David Lusk Gallery | April 18–May 27
by Sara Lee Burd
Emily Leonard began her latest series with a watercolor she made while pregnant with her daughter. Although she did not know it at the time, she reminisces, “It brought me a lot of joy to make this picture during my residency in France, and I really wanted to make it into a painting.” While she normally does not prepare studies for her larger works, this special portrait of a foxglove was the origin of all the work that will hang at David Lusk Gallery (DLG) this April and May.
Known for her extraordinary depictions of landscapes and wildlife, Leonard advances her fascination with nature in her upcoming solo exhibition Unfold. For this show, she has created paintings that transform ordinary garden flowers into meditative aesthetic experiences that are guided by the artist’s vision and hand. “Nature is such a point of wonder for me. It gives me a first step toward a painting.”
Motherhood impacted Leonard’s artistic practice in many ways. With limited time to dedicate to her studio work and the enormous challenges of learning to be a new parent, she realized she needed a new approach to finding inspiration and challenging herself artistically. She recalls, “I wasn’t getting where I wanted to go with landscape work as a mom.” She moved away from expansive scenes of foliage, which she painted in darker muted tones, to creating expressive portraits of flowers in white and light hues. She explains what making this new work has done for her: “I think focusing on florals and also letting myself have more freedom with color was something that expanded my reach and helped me find more freedom in my life in general. It’s about letting go.”
She acknowledges that she has always been attracted to working within the art historical canon of classic subjects. “I like the challenge of making something that has been painted a million times but making it my own. I like the tradition, and I like having those parameters,” she explains. The impending exhibition deadline at DLG motivated her to, as she says, “sink into the subject matter.”
Working within the rich trajectory of floral paintings, Leonard is in good and plentiful company. A few examples to consider: the sacred symbolism of the lotus flowers in ancient Egyptian art, the representation of floral combinations essential for Chinese feng shui practices, the luxurious arrangements of exotic flowers fashioned by 15th-century Dutch painters to exude wealth and power, Van Gogh’s explorations of life, light, and color through his ubiquitous sunflower series, and many more. Still she worried that “if I told my 23-year- old self that I was painting flowers, I’d be embarrassed.”
Leonard’s contemplation of the shape, structure, and biology of flowers, however, has yielded a series of paintings that highlight the underlying strength and intricate beauty of these blooms. The process of making these works added the necessary interest for her to continue the work. She explains, “When you are looking at it at this level, you see the paper-thin petals that seem delicate, but when you think about what it does in the world, it stays dormant for most of the year. Then it comes through the darkness of underground, sprouts, and blooms again.
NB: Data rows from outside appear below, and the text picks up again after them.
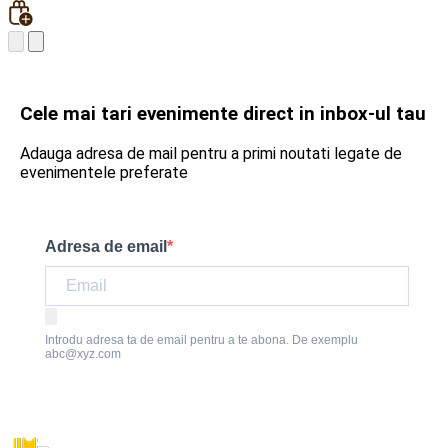
Cele mai tari evenimente direct in inbox-ul tau
Adauga adresa de mail pentru a primi noutati legate de
evenimentele preferate
Adresa de email
Introdu adresa ta de email pentru a te abona. De exemplu
abc@xyz.com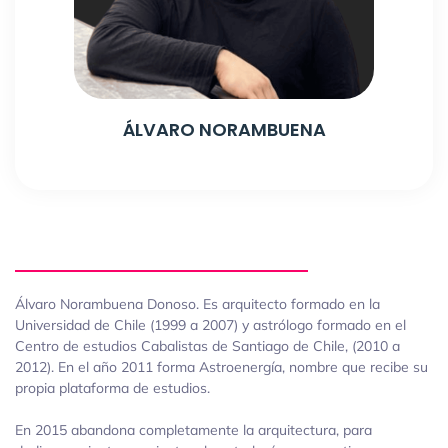
ÁLVARO NORAMBUENA
Álvaro Norambuena Donoso. Es arquitecto formado en la
Universidad de Chile (1999 a 2007) y astrólogo formado en el
Centro de estudios Cabalistas de Santiago de Chile, (2010 a
2012). En el año 2011 forma Astroenergía, nombre que recibe su
propia plataforma de estudios.
En 2015 abandona completamente la arquitectura, para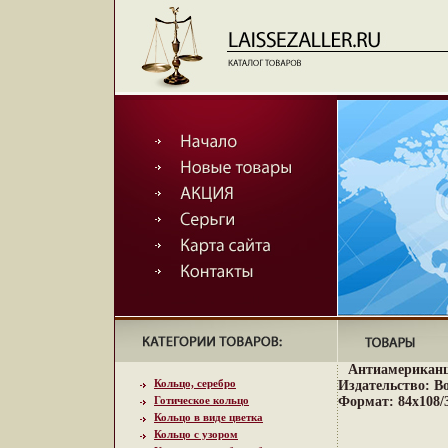
Антиамериканц
Кольцо, серебро
Издательство: Во
Готическое кольцо
Формат: 84x108/3
Кольцо в виде цветка
Кольцо с узором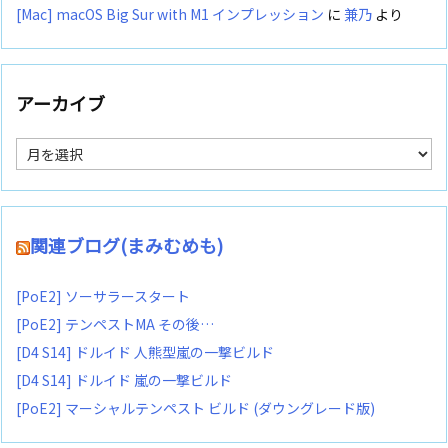
[Mac] macOS Big Sur with M1 インプレッション
に
兼乃
より
アーカイブ
ア
ー
カ
イ
ブ
関連ブログ(まみむめも)
[PoE2] ソーサラースタート
[PoE2] テンペストMA その後…
[D4 S14] ドルイド 人熊型嵐の一撃ビルド
[D4 S14] ドルイド 嵐の一撃ビルド
[PoE2] マーシャルテンペスト ビルド (ダウングレード版)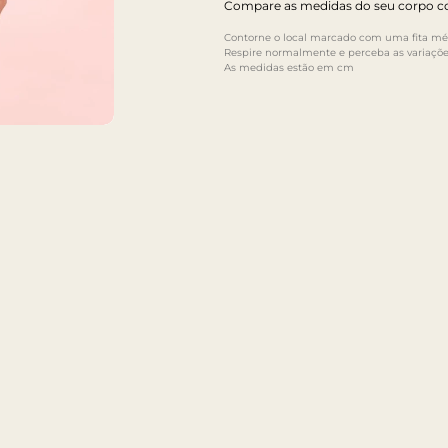
Compare as medidas do seu corpo co
Contorne o local marcado com uma fita mét
Respire normalmente e perceba as variaçõe
As medidas estão em cm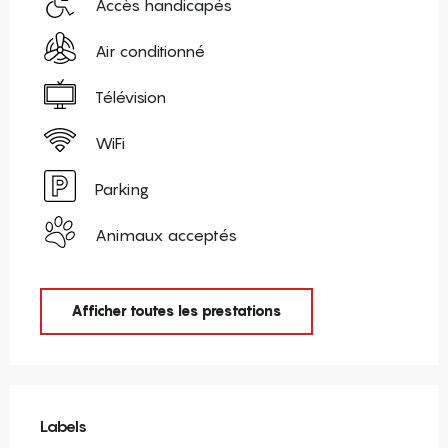
Accès handicapés
Air conditionné
Télévision
WiFi
Parking
Animaux acceptés
Afficher toutes les prestations
Offres de prestations
Labels
Labels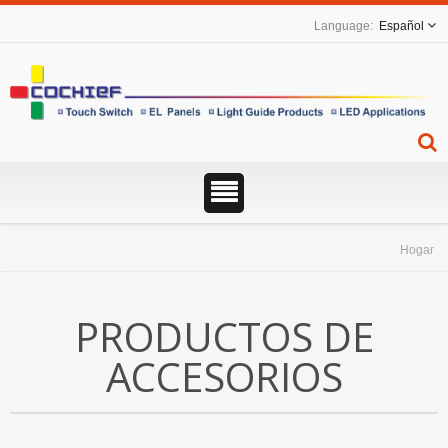
Español
Hogar
PRODUCTOS DE
ACCESORIOS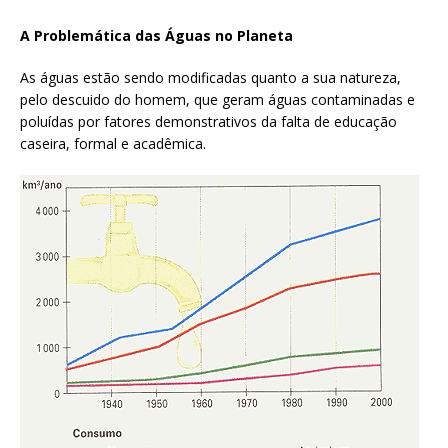
A Problemática das Águas no Planeta
As águas estão sendo modificadas quanto a sua natureza,
pelo descuido do homem, que geram águas contaminadas e
poluídas por fatores demonstrativos da falta de educação
caseira, formal e acadêmica.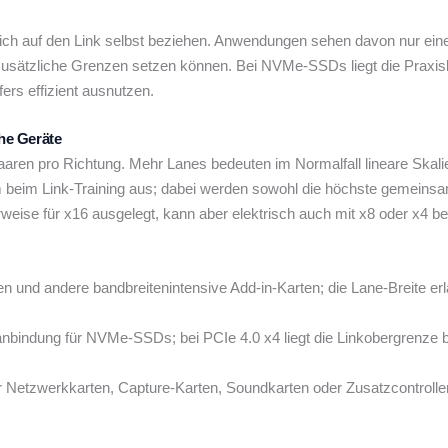
sich auf den Link selbst beziehen. Anwendungen sehen davon nur ei
usätzliche Grenzen setzen können. Bei NVMe-SSDs liegt die Praxisle
s effizient ausnutzen.
che Geräte
spaaren pro Richtung. Mehr Lanes bedeuten im Normalfall lineare Ska
tem beim Link-Training aus; dabei werden sowohl die höchste gemei
herweise für x16 ausgelegt, kann aber elektrisch auch mit x8 oder x4 
en und andere bandbreitenintensive Add-in-Karten; die Lane-Breite e
bindung für NVMe-SSDs; bei PCIe 4.0 x4 liegt die Linkobergrenze be
 Netzwerkkarten, Capture-Karten, Soundkarten oder Zusatzcontroller; B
It is not fragile at all; it’s actually strong.”
“Leonard’s contemplation of the shape, structure, and biology of flowers, however, has yielded a series of paintings that highlight the underlying strength and intricate beauty of these blooms.”
Honoring efflorescence, she stages each flower to photograph as if it were a portrait. Set against the white backdrop of her home’s stucco walls, white peonies, geometric cleome wildflowers, and expansive Japanese magnolias appear elevated and bare, ready for her to interpret in paint. Her renderings relate their graceful forms, but the style comes directly from her intuition and imagination.
Works such as Three Peonies communicate the tension between fragility and strength visually with quickly applied broad strokes of acrylic house paint combined with exacting details made with layers of oil pigments. The resulting combination of looseness, precision, color, and geometry makes her work feel fresh, active, and appealing. To these ends she admits, “That is what intoxicates me about nature in general. The sort of big picture of sweeping movements and also the tiny little intricacies of the little leaves and sprouts and things.”
Leonard works on each painting for months or even years. She likes to have several going at once, and for her the worst thing that could happen is to have a studio filled with artworks all at the same stage. Hers is a slow process of creating, remaining present, and staying committed until the work is complete. Finishing is an intuitive action, she jokes: “It isn’t like you finish one stroke and then ta-da! it’s done.”
Creating this new body of work affected Leonard’s relationship with her own artmaking and her own tenacity. “Painting flowers for the better part of a year brought me face to face with my own ugly parts. I look at them as lovely, graceful, and purposeful. I’d like to learn more about how to walk through the world like they do.”
Speaking with Zen-like awareness, she concludes, “The dormant flower is so patient and reminds me to be the same way in my art. It will come just as it does, like the flowers bloom in spring.”